Log-in for Twitter? More like Pay us to authorize your account on Twitter
Twitter has been a hot mess since Elon Musk took over. Last 9th February, Twitter once again shot themselves in the foot by killing free API access. This free API access is what allows certain apps, websites, and/or programs to let you log-in or sign-up via Twitter. Making it paywalled limits this useful feature and also hurts small-time and big-time developers and creators alike.
In place of free API is a paid “basic tier” so this not only tells you it’s paid but it’s also a subscription-based model with other more expensive tiers coming up. This move was criticized by several developers and some were even forced to close their Twitter projects, and some have told their users to log-in or sign-up elsewhere.
“Over the years, hundreds of millions of people have sent over a trillion Tweets, with billions more every week,” said the Twitter Developer account. “Twitter data are among the world’s most powerful data sets. We’re committed to enabling fast & comprehensive access so you can continue to build with us.”
An API (Application Programming Interface) is a software interface that allows applications to communicate with each other, and Twitter’s API is what allows apps granted with permission, to read important data. API is important when programs, websites, or apps require signing up, and they could use Twitter as an alternative. This is usually seen in a website or app as a “Or Sign-up with” option.
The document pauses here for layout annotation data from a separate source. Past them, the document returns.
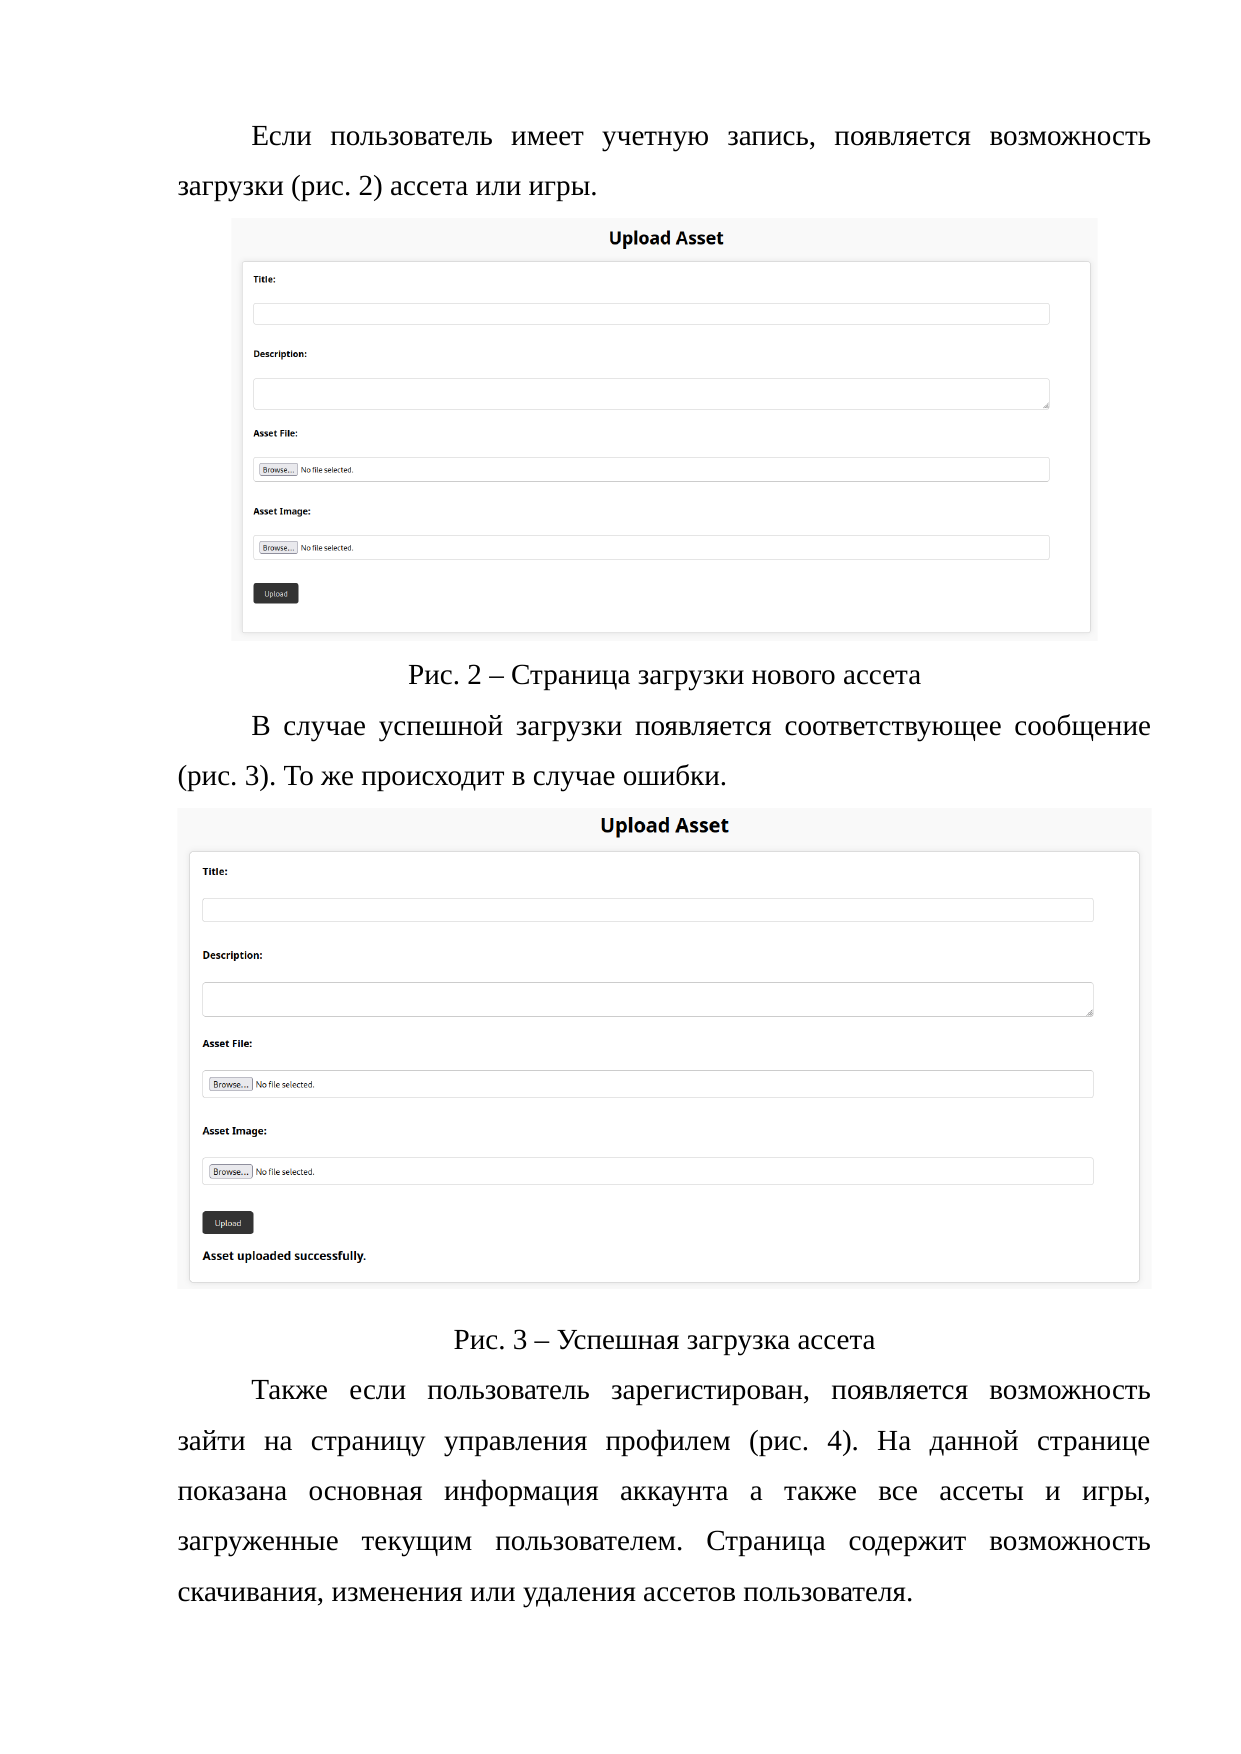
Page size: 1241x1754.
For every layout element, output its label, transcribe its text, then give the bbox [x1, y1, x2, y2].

picture [177, 808, 1152, 1289]
text Также если пользователь зарегистирован, появляется возможность зайти на страницу управления профилем (рис. 4). На данной странице показана основная информация аккаунта а также все ассеты и игры, загруженные текущим пользователем. Страница содержит возможность скачивания, изменения или удаления ассетов пользователя. [177, 1372, 1152, 1607]
picture [231, 218, 1098, 641]
text Рис. 2 – Страница загрузки нового ассета [177, 657, 1152, 691]
text Если пользователь имеет учетную запись, появляется возможность загрузки (рис. 2) ассета или игры. [177, 118, 1152, 202]
text В случае успешной загрузки появляется соответствующее сообщение (рис. 3). То же происходит в случае ошибки. [177, 708, 1152, 792]
text Рис. 3 – Успешная загрузка ассета [177, 1289, 1152, 1356]
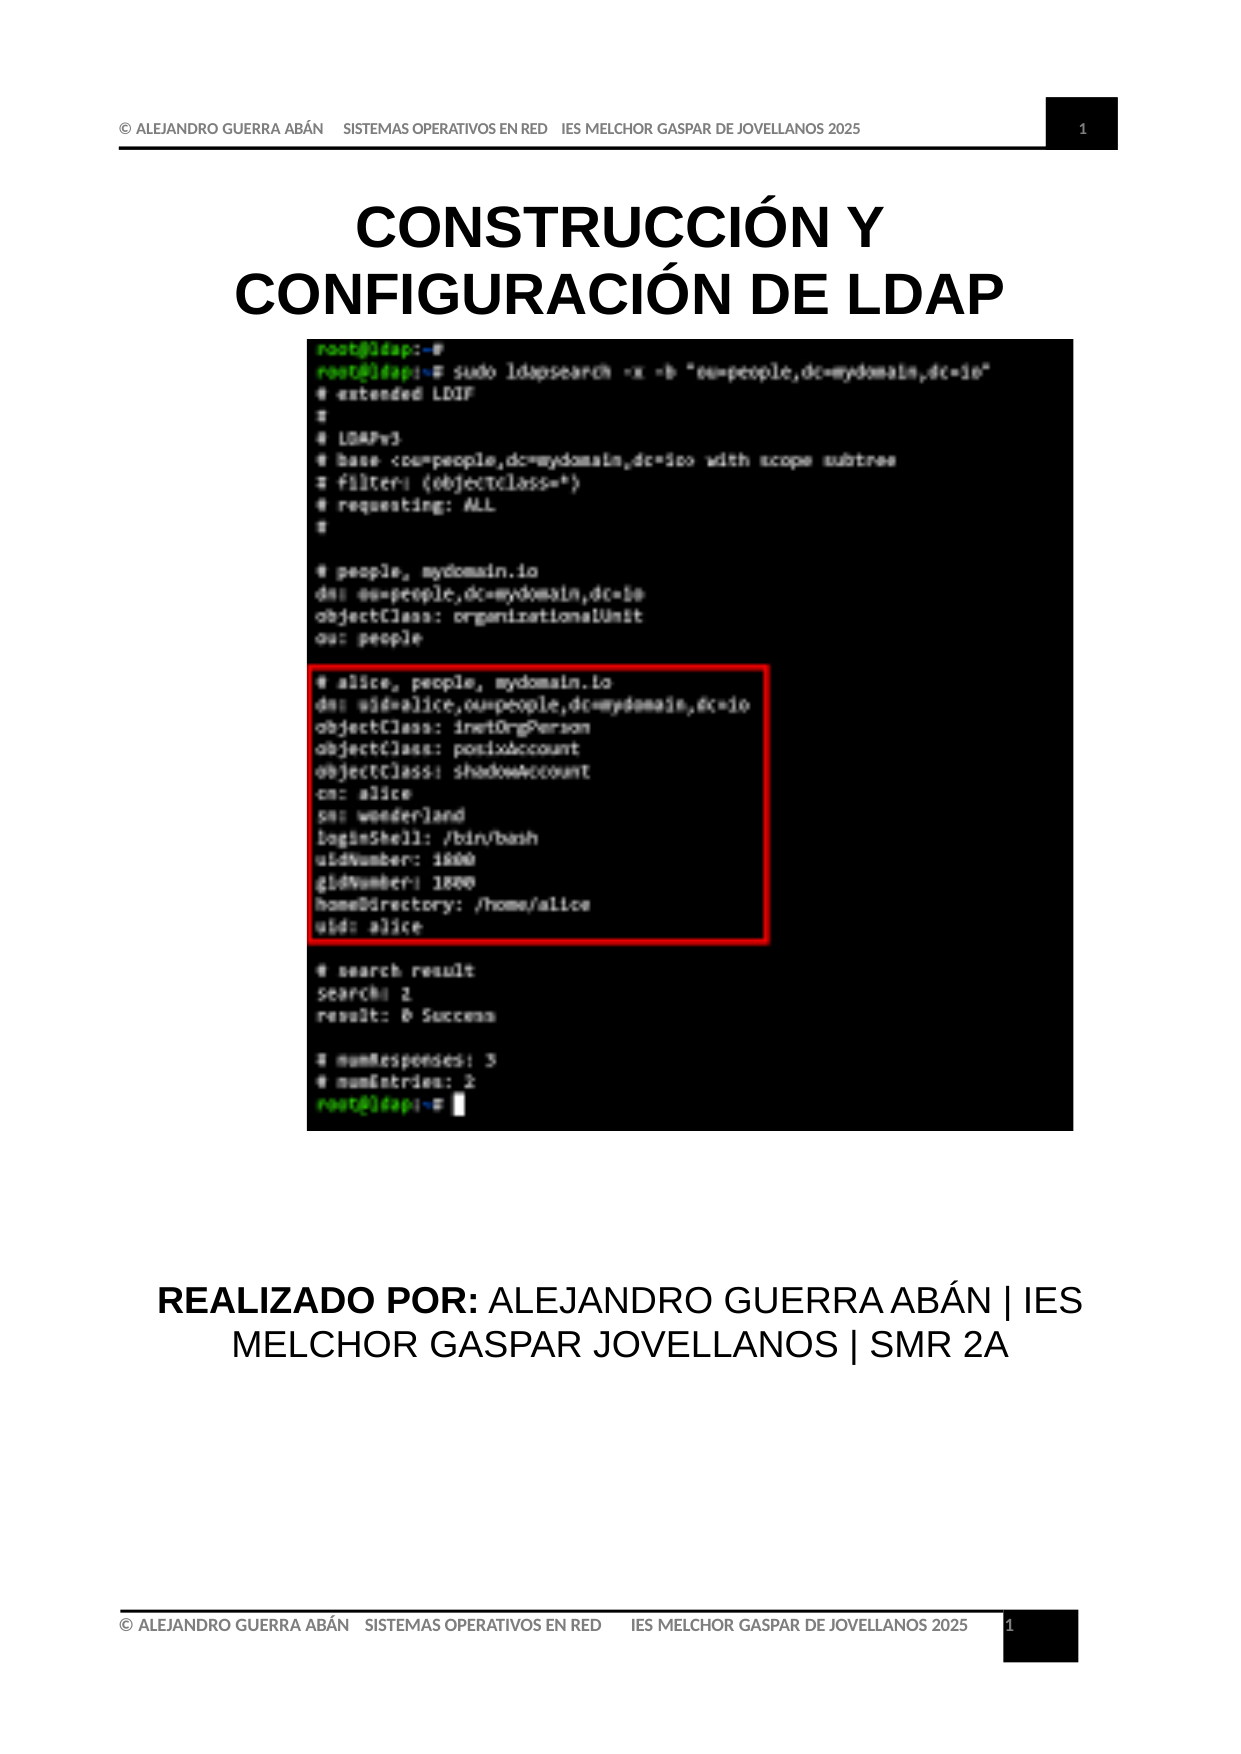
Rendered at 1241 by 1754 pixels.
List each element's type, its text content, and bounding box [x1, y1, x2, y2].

picture [306, 339, 1074, 1131]
title CONSTRUCCIÓN Y CONFIGURACIÓN DE LDAP [118, 193, 1122, 327]
subtitle REALIZADO POR: ALEJANDRO GUERRA ABÁN | IES MELCHOR GASPAR JOVELLANOS | SMR 2A [118, 1279, 1122, 1365]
When you click on any of these, it will open a new window and ask you to sign-in to that particular website and then you have to grant some permissions or agree with certain terms before the app/website actually logs you in.
In short, APIs allows developers to access important data and services so that their program/app/website can actually communicate with another.
Twitter is stumbling at financial losses ever since Musk took over. With Musk firing half of Twitter’s advertising team, the social media platform has to make money somehow. Twitter Blue, a paid subscription service, was already introduced before the buyout. New policies were implemented or are in the process of being implemented. One major example is asking its users to purchase a verification badge, and those that already have it, will become gold instead. The blue tick is now reserved for those who pay for Twitter Blue.
Paying for API access can prevent growth of small indie developers and steer away larger ones. They may move to platforms like Google, YouTube, or Facebook because they offer free APIs. Even before this announcement however, Twitter already has a paid version of API access, and that is reserved for social media companies from offering revenue by accessing Twitter data.
Musk claimed that bot scammers and “opinion manipulators” are abusing the free API. To Musk, developers are financially well-off enough to afford “just ~$100/month” for API access with ID verification. Let’s see how this will turn out in the coming weeks and months.